Cruise, whom Kilmer mentioned in his original post, has not publicly accepted a role in the sequel. Nevertheless, the CEO of the production company handling the film said this past summer that, “There is no Top Gun without Maverick,” referring to Cruise’s character and thus hinting the actor would be onboard. Cruise has expressed optimism about the proposed film. “It would be fun,” he told Reuters in July. “I would like to get back into those jets.”
Kilmer closed his update by honoring original Top Gun director Tony Scott. “We will all miss Tony Scott, one of the kindest gentlemen I’ve ever met in the film biz, but let’s fire up some fighter jets again!!!” The filmmaker, who is Ridley Scott’s brother and who also helmed Days of Thunder and True Romance, died of an apparent suicide in 2012.

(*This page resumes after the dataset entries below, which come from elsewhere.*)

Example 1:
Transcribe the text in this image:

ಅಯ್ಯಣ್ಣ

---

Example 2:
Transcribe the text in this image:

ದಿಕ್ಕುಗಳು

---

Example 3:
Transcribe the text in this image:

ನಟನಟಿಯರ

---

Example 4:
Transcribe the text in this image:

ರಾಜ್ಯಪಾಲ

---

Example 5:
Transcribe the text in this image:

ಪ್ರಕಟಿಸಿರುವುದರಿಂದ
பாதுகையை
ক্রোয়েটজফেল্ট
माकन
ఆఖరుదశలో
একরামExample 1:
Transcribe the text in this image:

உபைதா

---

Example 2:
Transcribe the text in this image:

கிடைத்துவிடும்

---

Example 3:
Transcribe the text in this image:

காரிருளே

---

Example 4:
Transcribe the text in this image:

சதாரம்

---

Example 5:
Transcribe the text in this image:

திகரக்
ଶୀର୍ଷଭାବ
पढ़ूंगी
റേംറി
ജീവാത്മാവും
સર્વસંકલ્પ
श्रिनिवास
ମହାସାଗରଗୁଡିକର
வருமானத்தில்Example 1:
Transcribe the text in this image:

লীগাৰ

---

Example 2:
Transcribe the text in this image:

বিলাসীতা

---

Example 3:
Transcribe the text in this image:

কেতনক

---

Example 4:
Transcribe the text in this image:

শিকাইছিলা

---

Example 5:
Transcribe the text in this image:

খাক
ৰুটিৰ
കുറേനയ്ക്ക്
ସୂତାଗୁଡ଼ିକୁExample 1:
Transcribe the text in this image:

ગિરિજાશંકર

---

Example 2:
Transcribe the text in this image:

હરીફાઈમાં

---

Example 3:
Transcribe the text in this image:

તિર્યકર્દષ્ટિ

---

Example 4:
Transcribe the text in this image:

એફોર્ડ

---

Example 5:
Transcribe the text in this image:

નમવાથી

Plot details for Top Gun 2 were revealed earlier this year, with Tom Cruise‘s Maverick character hunting down drones in the film, which will be set in the present and account for the three decades between installments. Justin Marks, who wrote Street Fighter: The Legend of Chun-Li and next year’s Jon Favreau–directed adaptation of Disney’s The Jungle Book, is handling the script.
“It is very much a world we live in today where it’s drone technology, and fifth-generation fighters are really what the United States Navy is calling the last man-made fighter that we’re actually going to produce, so it’s really [about] exploring the ‘end of an era’ of dogfighting and fighter pilots and what that culture is today,” Skydance Productions chief David Ellison said during a junket for another film. The producer added that he hoped to make the film in IMAX and 3-D and that it would downplay digital effects.
Cruise echoed that last stipulation in his Reuters interview. “I don’t want any CGI jets,” he said. “I want to shoot it like how we shot the first one.”